Gli ultimi giorni in Siria sono stati segnati dalla morte. A spargerla sono l’Isis, quasi dimenticato ma attivissimo, e le faide interne alle opposizioni islamiste che hanno insanguinato i sobborghi di Damasco.

Ieri nell’estremo oriente siriano, al confine con l’Iraq, l’Isis ha attaccato rifugiati siriani e iracheni nel campo improvvisato di Rajm al-Salibi. Da lì stavano tentando di raggiungere zone più sicure a Rojava.

L’attacco, perpetrato da cinque kamikaze che si sono fatti esplodere nel campo, è la vendetta per l’avanzata delle Forze Democratiche Siriane su Raqqa, “capitale” del sedicente califfato.

Decine i feriti, almeno 37 i morti, per lo più donne e bambini. La vittima più piccola aveva solo tre mesi di vita. Una fonte dell’esercito iracheno citata dalla Bbc e lo stesso parlamento di Baghdad riportano anche di decine di civili rapiti dai miliziani.

Proprio ieri le Sdf avevano annunciato la ripresa di Tabqa, strategica località 40 chilometri a ovest di Raqqa lungo il fiume Eufrate, ripulita dalla presenza dell’Isis dopo due settimane di scontri. Migliaia di civili intrappolati nella comunità araba a maggioranza sciita sono stati portati in zone sicure.

Per l’Isis un colpo duro: dopo aver perso la base militare e la diga di Tabqa, vede avvicinarsi le Sdf alla propria “capitale” e tagliarla definitivamente fuori dalle vie di comunicazione tra Deir Ezzor e il resto della Siria, ma anche tra le enclavi islamiste e il confine settentrionale con la Turchia, da cui buona parte di armamenti e nuove reclute sono transitate per anni.

Nel fine settimana, invece, è stata Ghouta est a fare da palcoscenico alla brutale violenza islamista. Niente Isis stavolta, ma Jaysh al-Islam (gruppo salafita invitato a Ginevra, nonostante posizioni vicine a quelle qaedista) e Hayat Tahrir al-Sham, federazione nata a gennaio su iniziativa dell’ex Fronte al-Nusra, ribattezzatosi Fatah al-Sham dopo l’uscita – tutta mediatica – da al Qaeda.

In cinque giorni di scontri tra le due fazioni rivali almeno 95 persone sono state uccise, a seguito del tentativo di Jaysh al-Islam di cacciare da Ghouta est Fatah al-Sham.

Una storia che si ripete: già un anno fa nella comunità faide interne alle opposizioni si erano lasciate dietro 300 vittime. Lunedì la popolazione, allo stremo da anni, è scesa in piazza per chiedere la fine degli scontri.

La risposta è stata brutale: in un video si vedono giovani e uomini marciare per le strade dell’affollato sobborgo (400mila abitanti) e le opposizioni aprire il fuoco su di loro, costringendoli alla fuga.

Nel mirino anche Medici Senza Frontiere: l’ong ha sospeso le attività a Ghouta est dopo che l’ospedale Hazzeh è stato oggetto di colpi di arma da fuoco, del furto di un’ambulanza e di raid di 30 miliziani a volto coperto alla ricerca di feriti rivali da catturare.

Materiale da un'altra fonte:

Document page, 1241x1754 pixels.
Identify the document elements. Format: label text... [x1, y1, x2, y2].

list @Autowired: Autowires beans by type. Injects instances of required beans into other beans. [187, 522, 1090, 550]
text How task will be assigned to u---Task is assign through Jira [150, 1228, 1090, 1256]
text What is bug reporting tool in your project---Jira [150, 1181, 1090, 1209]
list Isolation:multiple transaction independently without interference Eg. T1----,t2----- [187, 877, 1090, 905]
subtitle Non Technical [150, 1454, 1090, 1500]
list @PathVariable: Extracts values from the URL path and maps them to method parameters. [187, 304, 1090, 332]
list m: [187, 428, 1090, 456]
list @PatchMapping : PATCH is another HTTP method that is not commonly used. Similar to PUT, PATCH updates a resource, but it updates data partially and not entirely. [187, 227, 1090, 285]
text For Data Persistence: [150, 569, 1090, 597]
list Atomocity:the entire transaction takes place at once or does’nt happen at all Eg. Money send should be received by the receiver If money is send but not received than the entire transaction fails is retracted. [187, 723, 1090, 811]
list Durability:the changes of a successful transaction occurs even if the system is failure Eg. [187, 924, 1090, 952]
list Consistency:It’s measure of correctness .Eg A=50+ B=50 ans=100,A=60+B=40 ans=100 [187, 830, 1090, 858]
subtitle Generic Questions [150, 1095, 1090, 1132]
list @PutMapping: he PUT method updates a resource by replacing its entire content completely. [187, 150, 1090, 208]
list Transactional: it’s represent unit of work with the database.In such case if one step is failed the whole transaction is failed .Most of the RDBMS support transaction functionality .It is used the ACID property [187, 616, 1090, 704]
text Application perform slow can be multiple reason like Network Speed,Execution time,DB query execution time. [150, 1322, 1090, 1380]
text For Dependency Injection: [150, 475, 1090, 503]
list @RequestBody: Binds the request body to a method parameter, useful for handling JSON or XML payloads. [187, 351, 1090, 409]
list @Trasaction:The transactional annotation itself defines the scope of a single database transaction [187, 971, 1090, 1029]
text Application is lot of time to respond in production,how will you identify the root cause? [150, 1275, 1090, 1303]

È in questo contesto di guerra permanente che oggi parte un nuovo round negoziale ad Astana, sponsorizzato da Russia, Iran e Turchia. Sullo sfondo le aperte contraddizioni tra i tre paesi con Ankara che solo pochi giorni fa ha lanciato un durissimo attacco nel nord della Siria e promesso di allargare le operazioni all’Iraq.

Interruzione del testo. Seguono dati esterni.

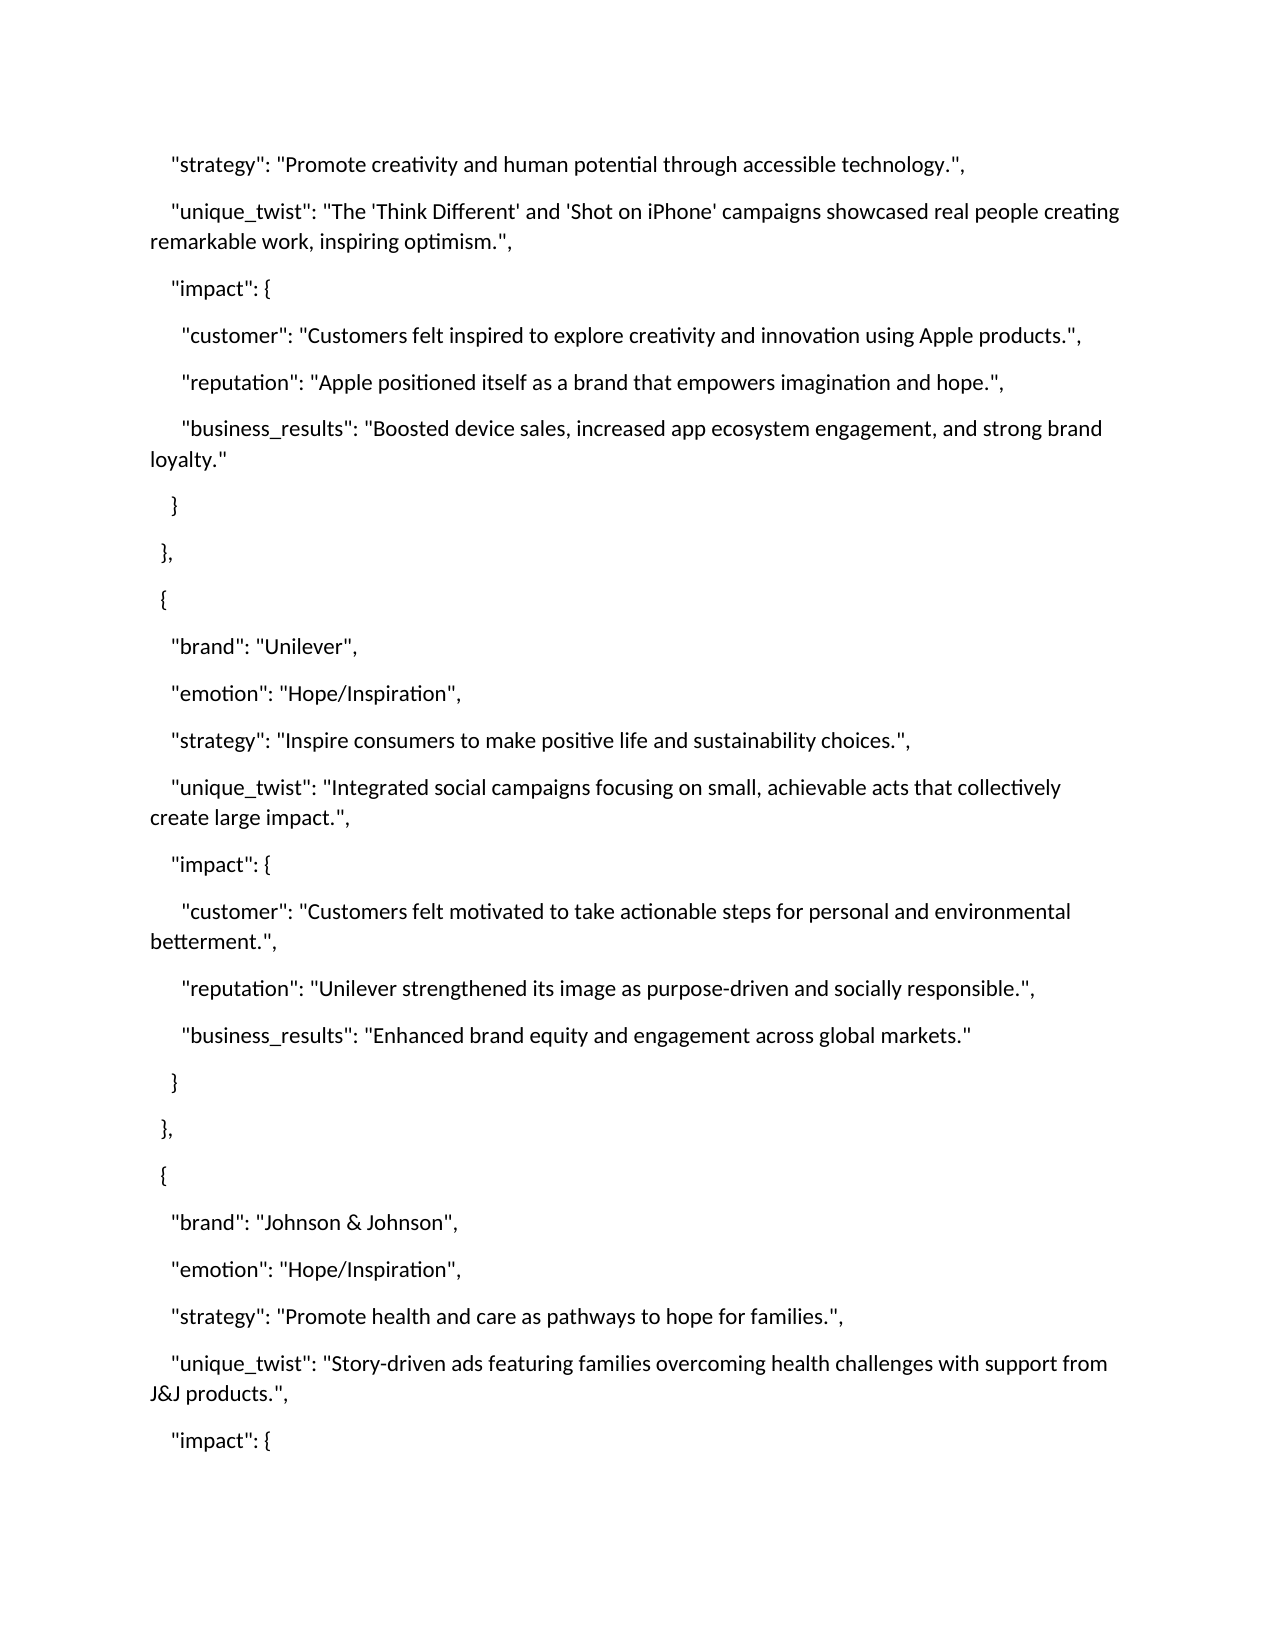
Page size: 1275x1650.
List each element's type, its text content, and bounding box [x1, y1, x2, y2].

text "reputation": "Unilever strengthened its image as purpose-driven and socially responsible.", [150, 974, 1125, 1002]
text "customer": "Customers felt inspired to explore creativity and innovation using Apple products.", [150, 321, 1125, 349]
text "unique_twist": "Story-driven ads featuring families overcoming health challenges with support from J&J products.", [150, 1349, 1125, 1407]
text "unique_twist": "The 'Think Different' and 'Shot on iPhone' campaigns showcased real people creating remarkable work, inspiring optimism.", [150, 197, 1125, 255]
text "brand": "Unilever", [150, 632, 1125, 660]
text "business_results": "Boosted device sales, increased app ecosystem engagement, and strong brand loyalty." [150, 414, 1125, 473]
text "brand": "Johnson & Johnson", [150, 1208, 1125, 1236]
text "impact": { [150, 274, 1125, 302]
text "business_results": "Enhanced brand equity and engagement across global markets." [150, 1021, 1125, 1049]
text "reputation": "Apple positioned itself as a brand that empowers imagination and hope.", [150, 368, 1125, 396]
text "customer": "Customers felt motivated to take actionable steps for personal and environmental betterment.", [150, 897, 1125, 955]
text "strategy": "Promote health and care as pathways to hope for families.", [150, 1302, 1125, 1330]
text }, [150, 1114, 1125, 1143]
text "emotion": "Hope/Inspiration", [150, 1255, 1125, 1283]
text "emotion": "Hope/Inspiration", [150, 679, 1125, 707]
text "impact": { [150, 850, 1125, 878]
text { [150, 585, 1125, 613]
text { [150, 1161, 1125, 1189]
text } [150, 1068, 1125, 1096]
text } [150, 492, 1125, 520]
text "strategy": "Inspire consumers to make positive life and sustainability choices.", [150, 726, 1125, 754]
text "strategy": "Promote creativity and human potential through accessible technology.", [150, 150, 1125, 178]
text "impact": { [150, 1426, 1125, 1454]
text }, [150, 538, 1125, 567]
text "unique_twist": "Integrated social campaigns focusing on small, achievable acts that collectively create large impact.", [150, 773, 1125, 831]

In Kazakistan ci sarà Jaysh al-Islam, protagonista degli attacchi sui civili a Ghouta est: il suo leader, Mohammed Alloush, è il capo delegazione delle opposizioni.

Ci saranno anche l’inviato Onu de Mistura e Stuart Jones in rappresentanza degli Stati Uniti. Ieri Putin ha parlato di Siria al telefono con Trump, la prima volta dopo i Tomahawk lanciati su una base siriana il 4 aprile.